» Problem details
Below are some records. Return exactly the lines from the one with "index tip: (98, 48)" to the one with "pinky tip: (85, 153)", and nothing else.

» Entries shown
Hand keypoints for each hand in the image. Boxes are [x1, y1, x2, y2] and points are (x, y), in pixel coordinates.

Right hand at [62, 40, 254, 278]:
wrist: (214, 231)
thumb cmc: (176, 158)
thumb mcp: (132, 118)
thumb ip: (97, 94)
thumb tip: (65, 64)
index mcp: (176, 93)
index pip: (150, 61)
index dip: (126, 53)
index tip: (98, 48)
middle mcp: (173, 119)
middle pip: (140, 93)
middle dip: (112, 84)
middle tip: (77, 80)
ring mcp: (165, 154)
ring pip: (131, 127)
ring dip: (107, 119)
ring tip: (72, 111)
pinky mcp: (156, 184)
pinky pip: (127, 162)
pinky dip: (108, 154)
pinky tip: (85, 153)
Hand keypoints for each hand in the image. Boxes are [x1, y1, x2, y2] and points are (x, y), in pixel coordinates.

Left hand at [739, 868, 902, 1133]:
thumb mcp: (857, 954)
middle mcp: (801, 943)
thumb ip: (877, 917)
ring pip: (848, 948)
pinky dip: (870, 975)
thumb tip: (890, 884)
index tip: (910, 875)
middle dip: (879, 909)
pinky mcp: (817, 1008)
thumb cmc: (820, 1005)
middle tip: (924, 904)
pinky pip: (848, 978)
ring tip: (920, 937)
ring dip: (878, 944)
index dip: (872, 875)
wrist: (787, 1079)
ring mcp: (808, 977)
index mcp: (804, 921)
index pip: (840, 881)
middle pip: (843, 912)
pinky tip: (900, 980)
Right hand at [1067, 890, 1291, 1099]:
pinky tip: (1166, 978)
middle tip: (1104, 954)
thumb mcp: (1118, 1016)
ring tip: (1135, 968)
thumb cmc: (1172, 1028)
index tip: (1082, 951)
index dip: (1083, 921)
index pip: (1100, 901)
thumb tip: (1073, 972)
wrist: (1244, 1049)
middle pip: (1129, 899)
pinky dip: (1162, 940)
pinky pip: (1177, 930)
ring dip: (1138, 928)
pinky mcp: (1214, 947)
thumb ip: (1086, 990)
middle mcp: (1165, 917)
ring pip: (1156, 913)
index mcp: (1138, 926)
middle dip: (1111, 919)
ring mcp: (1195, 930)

» Output of the exercise
index tip: (98, 48)
middle mcp: (173, 119)
middle pip: (140, 93)
middle dip: (112, 84)
middle tip: (77, 80)
ring mcp: (165, 154)
ring pip: (131, 127)
ring dip: (107, 119)
ring tip: (72, 111)
pinky mcp: (156, 184)
pinky pip: (127, 162)
pinky dip: (108, 154)
pinky tip: (85, 153)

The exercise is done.